Diane Mc (@guest_179120)
1 year ago
Reply to  Pat Larson

Drive Weather is my favorite. Gives you 7 days of information. Will show different routes. Everything from the wind to temps, type of weather; rain, snow, thunderstorms, fog, hail, freezing fog/rain, smoke, haze, dust/sand, funnel cloud as well as blue skies, overcast and in between. And depending on which of these will tell you definite, likely, chance, light, moderate, heavy. Some of this is free, some is under the $9.99/yr subscription. Well worth 10 bucks. Has helped us many times.

Sandi Pearson (@guest_246767)
4 months ago
Reply to  Pat Larson

Yep..Drive Weather is our favorite! Also use Windy app. I like how they track us and at a glance I know what I need to know!

LeslieP (@guest_179019)
1 year ago

Thanks for the app information! Our truck camper is not the best rig for wind either. We’ve had to leave much anticipated areas due to high winds. I’m definitely getting those apps. We also use storm tracker but it only shows the area you are in. Safe travels the rest of the way!

Steve (@guest_178998)
1 year ago

Years ago, I had a consulting project in Gallup, NM, at exactly this time of the year. On my way south, we were forced to detour through the streets of Las Vegas, NM, due to an overturned semi blocking southbound Interstate 25. When I finally reached Gallup, every motel was packed with westbound truck drivers and car travellers because I-40 was closed at the AZ border due to dangerously high winds.

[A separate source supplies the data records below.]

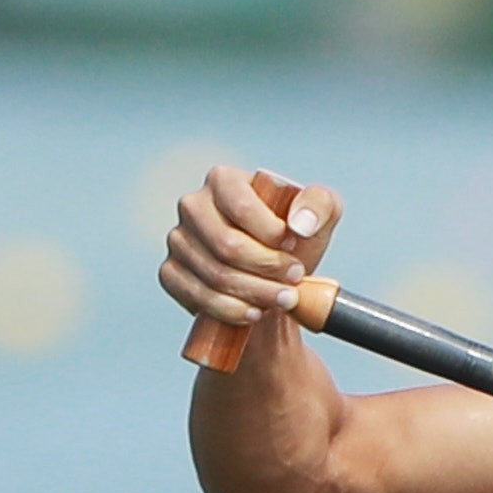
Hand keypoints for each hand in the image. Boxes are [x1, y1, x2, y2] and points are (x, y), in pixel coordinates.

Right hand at [160, 165, 343, 337]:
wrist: (275, 280)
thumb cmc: (295, 242)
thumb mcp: (321, 215)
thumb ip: (320, 204)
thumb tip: (300, 224)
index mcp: (223, 180)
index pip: (242, 207)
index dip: (272, 235)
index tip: (295, 249)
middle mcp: (194, 205)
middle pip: (227, 245)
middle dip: (267, 269)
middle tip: (294, 282)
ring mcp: (178, 240)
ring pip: (215, 274)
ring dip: (255, 293)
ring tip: (284, 300)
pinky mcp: (171, 272)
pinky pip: (196, 296)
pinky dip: (230, 310)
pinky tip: (254, 312)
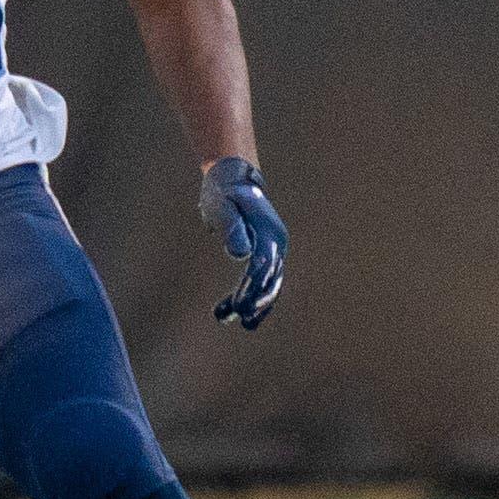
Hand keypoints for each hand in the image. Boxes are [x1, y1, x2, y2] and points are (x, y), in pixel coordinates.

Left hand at [199, 157, 286, 329]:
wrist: (233, 177)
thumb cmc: (224, 191)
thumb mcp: (222, 205)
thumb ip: (231, 226)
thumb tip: (241, 253)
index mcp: (268, 230)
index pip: (263, 265)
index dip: (251, 287)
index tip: (238, 306)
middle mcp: (276, 241)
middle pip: (271, 278)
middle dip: (256, 302)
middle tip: (240, 319)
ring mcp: (274, 248)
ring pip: (268, 283)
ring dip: (254, 304)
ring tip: (233, 321)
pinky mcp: (265, 252)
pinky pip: (262, 279)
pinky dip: (251, 295)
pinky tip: (232, 312)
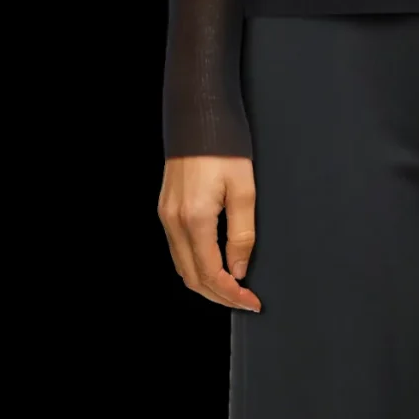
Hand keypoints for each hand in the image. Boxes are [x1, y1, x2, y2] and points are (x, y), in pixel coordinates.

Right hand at [158, 155, 262, 309]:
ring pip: (182, 266)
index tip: (252, 302)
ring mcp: (166, 216)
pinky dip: (195, 266)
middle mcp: (174, 221)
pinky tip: (214, 266)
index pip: (210, 274)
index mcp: (195, 219)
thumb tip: (238, 269)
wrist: (198, 116)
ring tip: (233, 289)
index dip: (232, 294)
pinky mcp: (166, 209)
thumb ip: (241, 235)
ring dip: (206, 283)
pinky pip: (177, 250)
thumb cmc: (224, 147)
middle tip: (245, 302)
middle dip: (219, 296)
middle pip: (192, 277)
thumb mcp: (244, 191)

Now in 2022, an out-of -control wildfire is burning homes in rural parts of NM between that same Las Vegas and Santa Fe. So, high spring winds along I-40 are nothing new, but the number of wildfires being spread by that wind is recent. And it can be traced to the unprecedented drought that we have been experiencing in the Southwest for 15-20 years. Reports from NM indicate that some standing timber is drier than kiln-dry wood. That’s a major reason to be very concerned about climate change!

1 year ago

We’ve had to stay an extra day in places due to wind and are really glad that we did. Particularly in the SouthWest near Palm Springs where there are a ton of wind towers – I bet they know a thing or two about windy conditions with all those towers there.

In fact there’s even a sign at the KOA that we like (they have three mineral springs-fed hot tubs!) that reads, “yes, it is always windy here.”

Lee Ensminger (@guest_178969)
1 year ago

You should look at PredictWind as well.